Nathacha Kouni

Personal information
- Nationality: Swiss
- Born: 18 February 2001 (age 25)

Sport
- Sport: Athletics
- Event: Sprint

Achievements and titles
- Personal bests: 60m: 7.19 (2026) 100m: 11.12 (2026) 200m: 24.09 (2021)

Medal record
Women's athletics
Representing Switzerland
European U23 Championships
| Bronze medal – third place | 2023 Espoo | 4 × 100 m relay |

= Nathacha Kouni =

Swiss athlete (born 2001)

Nathacha Kouni (born 18 February 2001) is a Swiss sprinter. She represented Switzerland at the 2023 World Athletics Championships.

==Biography==
In June 2022, Kouni set a new Swiss U23 record for 100 metres at the Leichtathletik-Meeting de la Gruyère in Bulle, her time of 11.12 seconds surpassing the previous best set by Mujinga Kambundji. The time also moved her to third on the Swiss senior all-time list behind Kambundji and Ajla Del Ponte. She made her senior international debut at the 2022 European Athletics Championships in Munich, Germany, reaching the semi-finals of the 100 metres.

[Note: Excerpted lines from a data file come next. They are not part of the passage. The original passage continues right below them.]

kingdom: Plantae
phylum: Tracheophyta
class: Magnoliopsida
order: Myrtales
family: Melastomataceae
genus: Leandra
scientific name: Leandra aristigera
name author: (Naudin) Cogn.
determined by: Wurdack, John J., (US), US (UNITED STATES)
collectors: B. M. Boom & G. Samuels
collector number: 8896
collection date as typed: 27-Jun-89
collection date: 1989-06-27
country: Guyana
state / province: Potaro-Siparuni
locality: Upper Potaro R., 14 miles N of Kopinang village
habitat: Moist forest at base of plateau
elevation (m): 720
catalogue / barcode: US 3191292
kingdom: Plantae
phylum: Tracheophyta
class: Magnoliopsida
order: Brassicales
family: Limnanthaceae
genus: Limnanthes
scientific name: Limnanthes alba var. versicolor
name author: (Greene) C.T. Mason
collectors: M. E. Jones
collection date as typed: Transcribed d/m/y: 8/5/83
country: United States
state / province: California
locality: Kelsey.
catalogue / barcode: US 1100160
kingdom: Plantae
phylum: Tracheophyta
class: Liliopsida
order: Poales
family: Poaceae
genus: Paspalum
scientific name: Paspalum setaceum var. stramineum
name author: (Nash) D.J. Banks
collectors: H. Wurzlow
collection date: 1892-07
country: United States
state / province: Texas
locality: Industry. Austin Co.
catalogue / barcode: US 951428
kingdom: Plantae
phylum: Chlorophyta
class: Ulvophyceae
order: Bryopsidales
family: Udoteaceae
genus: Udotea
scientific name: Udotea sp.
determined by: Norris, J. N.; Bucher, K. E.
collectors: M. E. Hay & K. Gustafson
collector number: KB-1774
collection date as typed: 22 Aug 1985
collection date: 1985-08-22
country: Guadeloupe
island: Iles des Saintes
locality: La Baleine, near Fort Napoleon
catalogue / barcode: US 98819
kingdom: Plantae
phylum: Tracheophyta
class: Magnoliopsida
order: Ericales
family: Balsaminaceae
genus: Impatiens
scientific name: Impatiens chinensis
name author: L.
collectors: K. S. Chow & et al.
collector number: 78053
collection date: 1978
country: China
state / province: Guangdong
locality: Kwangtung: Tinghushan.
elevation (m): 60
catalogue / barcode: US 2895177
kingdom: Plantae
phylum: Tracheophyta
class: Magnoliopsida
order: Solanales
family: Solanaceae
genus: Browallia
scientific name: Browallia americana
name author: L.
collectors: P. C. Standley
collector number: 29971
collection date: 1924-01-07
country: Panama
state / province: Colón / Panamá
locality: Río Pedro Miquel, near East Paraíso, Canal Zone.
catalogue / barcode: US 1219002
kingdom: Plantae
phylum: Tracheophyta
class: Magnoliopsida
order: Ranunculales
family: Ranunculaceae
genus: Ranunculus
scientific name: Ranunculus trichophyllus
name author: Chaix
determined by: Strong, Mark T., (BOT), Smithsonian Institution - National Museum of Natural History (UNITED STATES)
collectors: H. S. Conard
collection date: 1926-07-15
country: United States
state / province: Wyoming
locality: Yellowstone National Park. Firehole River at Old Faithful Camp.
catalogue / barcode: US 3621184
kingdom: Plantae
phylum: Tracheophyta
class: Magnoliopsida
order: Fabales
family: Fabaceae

She won a bronze medal representing Switzerland at the 2023 European Athletics U23 Championships in Espoo, Finland, in the women's 4 x 100 metres relay. She represented Switzerland as part of the sprint relay team at the 2023 World Athletics Championships in Budapest.

In July 2026, she placed third behind new Swiss-record setter Géraldine Di Tizio-Frey over 100 metres at the Swiss Athletics Championships in Zurich, having equalled her personal best with a time of 11.12 seconds in the heats. She subsequently represented Switzerland at the 2026 European Athletics Championships in Birmingham in the 100 metres, reaching the semi-finals.

==Athletic Achievements==
=== Personal bests ===

| Type | Distance | Time (s) | Wind (m/s) | Venue | Date | Notes |
Individual events
| Indoor | 60 metres | 7.19 | —N/a | St. Gallen, Switzerland | 28 February 2026 |  |
| 200 metres sh | 25.30 | —N/a | Magglingen, Switzerland | 1 February 2020 |  |
| Outdoor | 100 metres | 11.12 | +1.9 | Bulle, Switzerland | 9 July 2022 |  |
| 200 metres | 24.09 | +0.2 | Nottwil, Switzerland | 5 September 2021 |  |
Team events
| Outdoor | 4 × 100 metres relay | 42.64 | —N/a | Budapest, Hungary | 25 August 2023 |  |

===International competitions===
| 2019 | European U20 Championships | Borås, Sweden | 29th (h) | 100 m | 12.44 | |
| 7th | 4 × 100 m relay | 45.47 | | | | |
| 2021 | European U23 Championships | Tallinn, Estonia | 24th (sf) | 100 m | 11.90 | |
| 9th (h) | 4 × 100 m relay | 44.77 | | | | |
| 2022 | European Championships | Munich, Germany | 20th (sf) | 100 m | 11.54 | |
| 2023 | European U23 Championships | Espoo, Finland | 7th | 100 m | 11.55 | |
| 3rd | 4 × 100 m relay | 43.59 | | | | |
| World Championships | Budapest, Hungary | — | 4 × 100 m relay | | | |
| 2026 | European Championships | Birmingham, United Kingdom | 14th (sf) | 100 m | 11.26 | |

Representing Switzerland
| Year | Competition | Venue | Position | Event | Time | Notes |
| 2019 | European U20 Championships | Borås, Sweden | 29th (h) | 100 m | 12.44 |  |
| 7th | 4 × 100 m relay | 45.47 |  |
| 2021 | European U23 Championships | Tallinn, Estonia | 24th (sf) | 100 m | 11.90 |  |
| 9th (h) | 4 × 100 m relay | 44.77 |  |
| 2022 | European Championships | Munich, Germany | 20th (sf) | 100 m | 11.54 |  |
| 2023 | European U23 Championships | Espoo, Finland | 7th | 100 m | 11.55 |  |
| 3rd | 4 × 100 m relay | 43.59 | NU23R |
| World Championships | Budapest, Hungary | — | 4 × 100 m relay | DQ | TR24.7 |
| 2026 | European Championships | Birmingham, United Kingdom | 14th (sf) | 100 m | 11.26 |  |

==Personal life==
Kouni was born in Cameroon and raised in Dietikon, She is German-speaking.